What is being asked:
Copy the material below word for word, from its very first line through the line with "inspirats en la jornada del mateix nom que".

Top of Provided information

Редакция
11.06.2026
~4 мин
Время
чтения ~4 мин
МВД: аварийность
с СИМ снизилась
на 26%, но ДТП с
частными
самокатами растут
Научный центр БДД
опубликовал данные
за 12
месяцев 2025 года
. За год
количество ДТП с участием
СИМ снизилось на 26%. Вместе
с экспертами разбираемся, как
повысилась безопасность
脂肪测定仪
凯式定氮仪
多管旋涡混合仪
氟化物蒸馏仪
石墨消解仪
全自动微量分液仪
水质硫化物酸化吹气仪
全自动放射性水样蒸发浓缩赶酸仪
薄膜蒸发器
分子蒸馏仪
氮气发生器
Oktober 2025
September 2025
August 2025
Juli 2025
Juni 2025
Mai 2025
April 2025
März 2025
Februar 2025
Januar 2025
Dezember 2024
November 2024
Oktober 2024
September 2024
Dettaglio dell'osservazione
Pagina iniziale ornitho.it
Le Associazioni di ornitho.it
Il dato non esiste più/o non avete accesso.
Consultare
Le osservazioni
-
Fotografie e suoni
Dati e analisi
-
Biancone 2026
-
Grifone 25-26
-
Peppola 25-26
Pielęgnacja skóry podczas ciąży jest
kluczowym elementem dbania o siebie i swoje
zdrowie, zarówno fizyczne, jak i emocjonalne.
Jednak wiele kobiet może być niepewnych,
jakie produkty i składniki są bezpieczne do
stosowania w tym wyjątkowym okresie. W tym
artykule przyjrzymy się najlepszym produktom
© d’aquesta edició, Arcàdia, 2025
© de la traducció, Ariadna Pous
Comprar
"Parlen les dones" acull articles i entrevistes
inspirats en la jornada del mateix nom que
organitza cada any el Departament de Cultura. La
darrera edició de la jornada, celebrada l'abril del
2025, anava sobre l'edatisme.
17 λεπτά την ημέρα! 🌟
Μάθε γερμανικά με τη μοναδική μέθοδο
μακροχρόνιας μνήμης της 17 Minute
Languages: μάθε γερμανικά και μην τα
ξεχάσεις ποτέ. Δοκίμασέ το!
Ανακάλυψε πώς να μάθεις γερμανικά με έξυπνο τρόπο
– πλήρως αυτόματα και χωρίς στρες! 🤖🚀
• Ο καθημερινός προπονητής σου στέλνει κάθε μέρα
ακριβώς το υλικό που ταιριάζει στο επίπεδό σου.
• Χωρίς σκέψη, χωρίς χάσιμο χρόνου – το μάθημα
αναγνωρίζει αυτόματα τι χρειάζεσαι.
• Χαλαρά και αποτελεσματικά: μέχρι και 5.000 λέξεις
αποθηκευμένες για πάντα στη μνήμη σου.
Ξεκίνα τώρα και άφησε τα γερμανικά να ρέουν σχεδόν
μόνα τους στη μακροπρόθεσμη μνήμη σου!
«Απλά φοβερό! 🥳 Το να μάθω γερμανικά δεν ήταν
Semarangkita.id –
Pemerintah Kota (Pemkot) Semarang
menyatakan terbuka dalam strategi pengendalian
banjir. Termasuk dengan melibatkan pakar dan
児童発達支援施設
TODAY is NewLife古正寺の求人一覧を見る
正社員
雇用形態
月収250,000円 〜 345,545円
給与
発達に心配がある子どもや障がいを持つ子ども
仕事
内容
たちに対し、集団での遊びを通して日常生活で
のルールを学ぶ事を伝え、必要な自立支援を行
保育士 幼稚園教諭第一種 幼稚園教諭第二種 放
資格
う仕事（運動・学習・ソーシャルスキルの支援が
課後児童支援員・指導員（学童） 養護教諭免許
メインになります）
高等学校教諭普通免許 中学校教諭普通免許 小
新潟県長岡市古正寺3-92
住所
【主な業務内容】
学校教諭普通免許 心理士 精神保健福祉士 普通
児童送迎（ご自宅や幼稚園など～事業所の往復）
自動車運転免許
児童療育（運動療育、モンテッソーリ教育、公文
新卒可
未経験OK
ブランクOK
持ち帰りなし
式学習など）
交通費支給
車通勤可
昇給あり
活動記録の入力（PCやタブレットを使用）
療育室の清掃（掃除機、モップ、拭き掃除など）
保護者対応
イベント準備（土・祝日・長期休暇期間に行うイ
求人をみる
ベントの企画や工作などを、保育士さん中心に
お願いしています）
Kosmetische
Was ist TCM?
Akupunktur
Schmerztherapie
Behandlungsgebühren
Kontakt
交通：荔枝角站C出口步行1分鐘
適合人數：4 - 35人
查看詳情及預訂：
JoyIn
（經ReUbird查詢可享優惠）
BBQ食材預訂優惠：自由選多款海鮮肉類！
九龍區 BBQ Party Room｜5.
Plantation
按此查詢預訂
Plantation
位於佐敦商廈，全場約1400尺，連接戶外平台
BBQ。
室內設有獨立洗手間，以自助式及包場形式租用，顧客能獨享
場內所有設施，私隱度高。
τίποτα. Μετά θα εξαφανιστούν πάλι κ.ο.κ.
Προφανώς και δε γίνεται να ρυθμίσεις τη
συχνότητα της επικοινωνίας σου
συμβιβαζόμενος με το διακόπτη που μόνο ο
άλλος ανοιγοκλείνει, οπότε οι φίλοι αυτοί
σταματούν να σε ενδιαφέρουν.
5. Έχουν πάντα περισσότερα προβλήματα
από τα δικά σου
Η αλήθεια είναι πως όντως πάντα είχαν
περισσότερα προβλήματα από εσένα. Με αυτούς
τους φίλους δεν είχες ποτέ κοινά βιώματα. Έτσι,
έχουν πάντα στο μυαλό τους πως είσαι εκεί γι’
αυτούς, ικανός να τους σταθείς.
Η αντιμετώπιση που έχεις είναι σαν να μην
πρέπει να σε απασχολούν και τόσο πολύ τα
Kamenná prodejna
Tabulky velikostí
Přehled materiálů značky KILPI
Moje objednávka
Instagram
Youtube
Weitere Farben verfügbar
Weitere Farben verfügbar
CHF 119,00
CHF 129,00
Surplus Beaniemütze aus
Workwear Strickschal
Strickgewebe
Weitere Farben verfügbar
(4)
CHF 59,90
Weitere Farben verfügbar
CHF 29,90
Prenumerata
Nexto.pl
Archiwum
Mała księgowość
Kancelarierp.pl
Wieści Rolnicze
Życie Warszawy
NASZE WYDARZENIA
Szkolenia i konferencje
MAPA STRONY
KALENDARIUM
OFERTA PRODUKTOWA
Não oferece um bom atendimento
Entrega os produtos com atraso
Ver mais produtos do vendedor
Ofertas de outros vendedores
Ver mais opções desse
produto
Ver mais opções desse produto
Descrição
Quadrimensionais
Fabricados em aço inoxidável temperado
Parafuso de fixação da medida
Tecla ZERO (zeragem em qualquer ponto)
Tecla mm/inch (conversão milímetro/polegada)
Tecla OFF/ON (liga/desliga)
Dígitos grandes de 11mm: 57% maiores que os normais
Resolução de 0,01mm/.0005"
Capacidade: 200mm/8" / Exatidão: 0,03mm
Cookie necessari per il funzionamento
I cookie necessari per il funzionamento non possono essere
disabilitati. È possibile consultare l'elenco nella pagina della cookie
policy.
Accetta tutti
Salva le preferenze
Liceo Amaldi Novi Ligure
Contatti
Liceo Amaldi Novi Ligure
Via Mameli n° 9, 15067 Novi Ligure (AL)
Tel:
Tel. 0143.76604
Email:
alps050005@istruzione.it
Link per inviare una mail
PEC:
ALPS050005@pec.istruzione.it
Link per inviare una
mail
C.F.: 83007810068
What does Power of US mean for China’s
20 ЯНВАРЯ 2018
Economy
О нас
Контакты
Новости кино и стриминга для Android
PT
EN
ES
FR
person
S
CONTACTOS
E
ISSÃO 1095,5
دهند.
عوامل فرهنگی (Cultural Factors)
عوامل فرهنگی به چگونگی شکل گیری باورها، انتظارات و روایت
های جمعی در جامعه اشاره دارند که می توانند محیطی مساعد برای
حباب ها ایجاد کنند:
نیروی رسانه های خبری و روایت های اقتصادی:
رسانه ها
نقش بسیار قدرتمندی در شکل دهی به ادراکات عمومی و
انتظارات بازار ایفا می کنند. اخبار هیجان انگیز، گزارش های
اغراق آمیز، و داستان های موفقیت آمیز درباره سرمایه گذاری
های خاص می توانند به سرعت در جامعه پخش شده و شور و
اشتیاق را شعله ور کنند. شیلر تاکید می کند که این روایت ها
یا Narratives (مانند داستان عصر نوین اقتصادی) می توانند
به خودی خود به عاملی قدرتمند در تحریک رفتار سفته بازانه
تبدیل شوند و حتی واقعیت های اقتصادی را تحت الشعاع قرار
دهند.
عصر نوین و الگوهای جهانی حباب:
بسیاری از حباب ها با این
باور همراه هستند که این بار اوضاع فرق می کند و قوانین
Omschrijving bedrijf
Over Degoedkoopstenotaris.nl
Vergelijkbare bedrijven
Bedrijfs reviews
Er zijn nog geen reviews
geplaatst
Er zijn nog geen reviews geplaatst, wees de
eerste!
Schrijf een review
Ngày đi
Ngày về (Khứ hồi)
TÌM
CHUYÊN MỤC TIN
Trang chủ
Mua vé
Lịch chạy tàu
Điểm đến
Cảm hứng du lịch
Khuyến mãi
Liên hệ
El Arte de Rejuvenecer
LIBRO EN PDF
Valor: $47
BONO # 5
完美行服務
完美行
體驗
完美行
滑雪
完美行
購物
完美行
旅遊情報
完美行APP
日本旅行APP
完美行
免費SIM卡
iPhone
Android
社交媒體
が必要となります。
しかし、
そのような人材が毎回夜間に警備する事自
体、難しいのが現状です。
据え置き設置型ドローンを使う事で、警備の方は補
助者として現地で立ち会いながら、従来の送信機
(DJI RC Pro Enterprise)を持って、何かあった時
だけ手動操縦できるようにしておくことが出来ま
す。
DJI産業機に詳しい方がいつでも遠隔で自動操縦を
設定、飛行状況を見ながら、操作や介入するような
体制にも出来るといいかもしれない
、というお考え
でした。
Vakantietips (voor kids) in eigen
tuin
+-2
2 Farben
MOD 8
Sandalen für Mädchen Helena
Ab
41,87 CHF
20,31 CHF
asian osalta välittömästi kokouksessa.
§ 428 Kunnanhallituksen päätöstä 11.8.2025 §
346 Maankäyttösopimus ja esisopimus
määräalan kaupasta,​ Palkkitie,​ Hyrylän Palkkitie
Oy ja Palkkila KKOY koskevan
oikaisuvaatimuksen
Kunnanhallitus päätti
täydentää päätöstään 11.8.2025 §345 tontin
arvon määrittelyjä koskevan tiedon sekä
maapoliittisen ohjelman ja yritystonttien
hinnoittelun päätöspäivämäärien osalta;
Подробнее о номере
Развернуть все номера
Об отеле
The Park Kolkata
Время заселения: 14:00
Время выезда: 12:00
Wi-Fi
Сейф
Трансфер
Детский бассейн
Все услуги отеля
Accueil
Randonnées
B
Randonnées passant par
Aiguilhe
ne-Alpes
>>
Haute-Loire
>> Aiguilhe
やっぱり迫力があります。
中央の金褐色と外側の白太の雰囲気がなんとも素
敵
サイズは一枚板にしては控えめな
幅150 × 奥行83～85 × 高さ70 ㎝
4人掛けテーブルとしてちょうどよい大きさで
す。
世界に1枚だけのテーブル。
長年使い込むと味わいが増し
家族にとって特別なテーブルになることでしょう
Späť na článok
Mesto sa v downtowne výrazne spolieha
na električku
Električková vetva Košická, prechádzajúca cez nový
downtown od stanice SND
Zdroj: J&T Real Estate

Bottom of Provided information

Answer section:
Редакция
11.06.2026
~4 мин
Время
чтения ~4 мин
МВД: аварийность
с СИМ снизилась
на 26%, но ДТП с
частными
самокатами растут
Научный центр БДД
опубликовал данные
за 12
месяцев 2025 года
. За год
количество ДТП с участием
СИМ снизилось на 26%. Вместе
с экспертами разбираемся, как
повысилась безопасность
脂肪测定仪
凯式定氮仪
多管旋涡混合仪
氟化物蒸馏仪
石墨消解仪
全自动微量分液仪
水质硫化物酸化吹气仪
全自动放射性水样蒸发浓缩赶酸仪
薄膜蒸发器
分子蒸馏仪
氮气发生器
Oktober 2025
September 2025
August 2025
Juli 2025
Juni 2025
Mai 2025
April 2025
März 2025
Februar 2025
Januar 2025
Dezember 2024
November 2024
Oktober 2024
September 2024
Dettaglio dell'osservazione
Pagina iniziale ornitho.it
Le Associazioni di ornitho.it
Il dato non esiste più/o non avete accesso.
Consultare
Le osservazioni
-
Fotografie e suoni
Dati e analisi
-
Biancone 2026
-
Grifone 25-26
-
Peppola 25-26
Pielęgnacja skóry podczas ciąży jest
kluczowym elementem dbania o siebie i swoje
zdrowie, zarówno fizyczne, jak i emocjonalne.
Jednak wiele kobiet może być niepewnych,
jakie produkty i składniki są bezpieczne do
stosowania w tym wyjątkowym okresie. W tym
artykule przyjrzymy się najlepszym produktom
© d’aquesta edició, Arcàdia, 2025
© de la traducció, Ariadna Pous
Comprar
"Parlen les dones" acull articles i entrevistes
inspirats en la jornada del mateix nom que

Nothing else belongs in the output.